## [Try it]
Filter the records, keeping every line that has the string "azure".

## [Given records]
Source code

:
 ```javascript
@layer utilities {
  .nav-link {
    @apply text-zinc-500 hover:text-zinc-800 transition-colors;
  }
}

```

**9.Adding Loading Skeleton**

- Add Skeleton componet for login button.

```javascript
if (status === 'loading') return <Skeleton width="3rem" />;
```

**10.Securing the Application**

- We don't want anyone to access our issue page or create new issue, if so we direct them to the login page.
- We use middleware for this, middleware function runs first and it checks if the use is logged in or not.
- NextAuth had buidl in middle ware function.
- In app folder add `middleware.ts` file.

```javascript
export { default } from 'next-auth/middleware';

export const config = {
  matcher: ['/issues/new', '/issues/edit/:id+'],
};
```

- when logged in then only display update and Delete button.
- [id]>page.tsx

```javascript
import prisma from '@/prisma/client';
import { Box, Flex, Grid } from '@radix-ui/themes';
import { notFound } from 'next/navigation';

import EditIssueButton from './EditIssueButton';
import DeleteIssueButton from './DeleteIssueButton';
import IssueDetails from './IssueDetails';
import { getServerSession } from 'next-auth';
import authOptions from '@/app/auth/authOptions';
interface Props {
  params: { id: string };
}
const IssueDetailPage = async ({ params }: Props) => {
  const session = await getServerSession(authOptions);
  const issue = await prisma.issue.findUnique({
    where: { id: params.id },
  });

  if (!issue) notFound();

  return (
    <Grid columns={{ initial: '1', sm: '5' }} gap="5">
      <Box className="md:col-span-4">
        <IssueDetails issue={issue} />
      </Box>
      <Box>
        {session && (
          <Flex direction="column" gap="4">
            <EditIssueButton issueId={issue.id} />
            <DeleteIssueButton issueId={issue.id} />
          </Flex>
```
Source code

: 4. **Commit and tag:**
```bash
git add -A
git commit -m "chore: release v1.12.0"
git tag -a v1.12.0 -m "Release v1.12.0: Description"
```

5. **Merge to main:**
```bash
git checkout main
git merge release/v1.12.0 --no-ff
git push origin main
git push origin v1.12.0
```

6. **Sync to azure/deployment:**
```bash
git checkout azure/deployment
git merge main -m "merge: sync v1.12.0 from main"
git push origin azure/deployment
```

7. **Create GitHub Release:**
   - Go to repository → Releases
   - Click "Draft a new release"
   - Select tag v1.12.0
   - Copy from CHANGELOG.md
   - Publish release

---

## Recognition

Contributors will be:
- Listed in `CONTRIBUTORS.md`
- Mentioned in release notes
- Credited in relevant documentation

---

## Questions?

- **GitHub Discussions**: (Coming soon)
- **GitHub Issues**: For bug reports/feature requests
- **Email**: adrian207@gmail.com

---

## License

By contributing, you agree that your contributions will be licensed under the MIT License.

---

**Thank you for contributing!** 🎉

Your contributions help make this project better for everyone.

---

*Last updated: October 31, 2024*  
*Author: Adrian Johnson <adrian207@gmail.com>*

## [Task output]
6. **Sync to azure/deployment:**
git checkout azure/deployment
git push origin azure/deployment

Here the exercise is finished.